I tried out the Mac version. OpenOffice is improving but even leaving aside stability issues that probably don't exist on other platforms, it's clearly not ready to replace Microsoft Office anytime soon. It's still missing some really basic functionality like a scrolling view of a word processing document. There are also numerous UI inconsistencies that need to be cleaned up. Can you spot this one? (There's one problem on all platforms and an extra problem just on the Mac.)
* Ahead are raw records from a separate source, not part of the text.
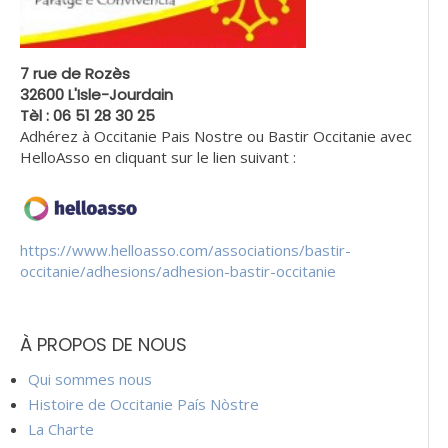
7 rue de Rozès
32600 L'Isle-Jourdain
Tèl : 06 51 28 30 25
Adhérez à Occitanie Pais Nostre ou Bastir Occitanie avec
HelloAsso en cliquant sur le lien suivant :
https://www.helloasso.com/associations/bastir-
occitanie/adhesions/adhesion-bastir-occitanie
À PROPOS DE NOUS
Qui sommes nous
Histoire de Occitanie País Nòstre
La Charte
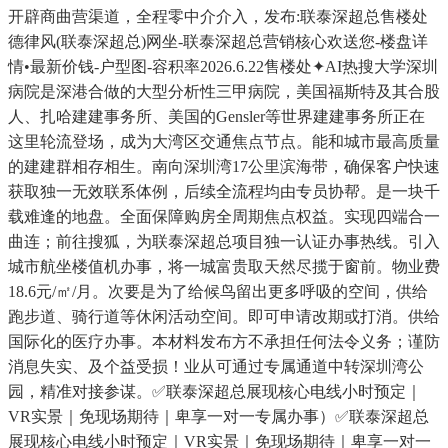
开辟商曲营渠道，全程零中介介入，发布:联泰深超总售楼处
德律风(联泰深超总)网坐-联泰深超总营销核心欢送您-楼盘详
情•最新价钱-户型图-容积率2026.6.22售楼处✦AI热搜大学深圳
病院是深港合做的大型分析性三甲病院，美国福斯特及其合股
人、扎哈建建事务所、美国的Gensler等世界建建事务所正在
这里轮流登场，成为大湾区交通焦点节点。能和城市最高质量
的建建群相存相生。南向深圳湾17公里滨海带，确保客户快速
获取独一无效联系体例，后续全流程均由专员协帮。是一块千
载难逢的地盘。全面保障购房全周期焦点权益。实现四端合一
曲连；前往搜狐，为联泰深超总项目独一认证办事热线。引入
城市航坐楼值机办事，将一城富贵取天然尽揽于窗前。物业费
18.6元/㎡/月。次要是为了给候鸟留出更多呼吸的空间，供给
跑步道、骑行道等休闲活动空间。即可申请改期或打消。供给
国际化的医疗办事。本材料发布方不承担任何法令义务；谨防
消息失实、及个益受损！业从可通过专属通道中转深圳湾公
园，精准对接参谋。✅联泰深超总展现核心电线小时预定｜
VR实景｜免现场期待｜卑享一对一专属办事）✅联泰深超总
展现核心电线小时预定｜VR实景｜免现场期待｜卑享一对一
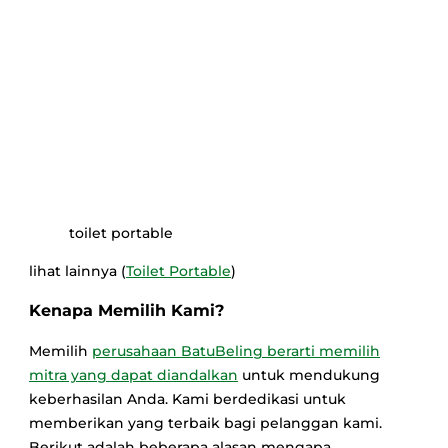
toilet portable
lihat lainnya (
Toilet Portable
)
Kenapa Memilih Kami?
Memilih
perusahaan BatuBeling berarti memilih
mitra yang dapat diandalkan
untuk mendukung
keberhasilan Anda. Kami berdedikasi untuk
memberikan yang terbaik bagi pelanggan kami.
Berikut adalah beberapa alasan mengapa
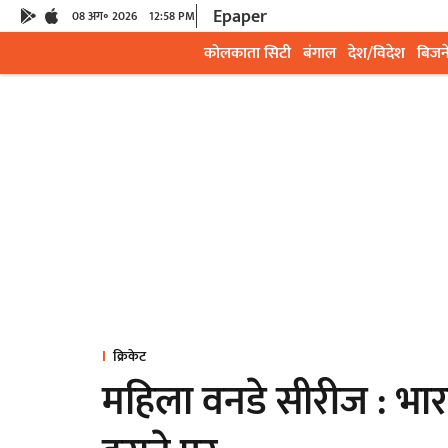
Epaper
08 अग॰ 2026
12:58 PM
कोलकाता सिटी
बंगाल
देश/विदेश
बिजन
क्रिकेट
महिला वनडे सीरीज : भारत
Actually looking at that dialog again, I see three problems, two for all platforms and one only on the Mac. Yes, I'm being picky, but it's getting the little stuff like this right that really makes an application feel and look professional and clean. Outside of the Mac world, most open source developers aren't nearly picky enough. (Firefox and recent version of NetBeans are two notable exceptions. It's no coincidence that both of those projects include significant proportions of PowerBook-wielding developers.)
I tried to report some of these problems, but their bug reporter requires registration, and never sent me a password. :-( OpenOffice is dual licensed under the LGPL and Sun Industry Standards Source License.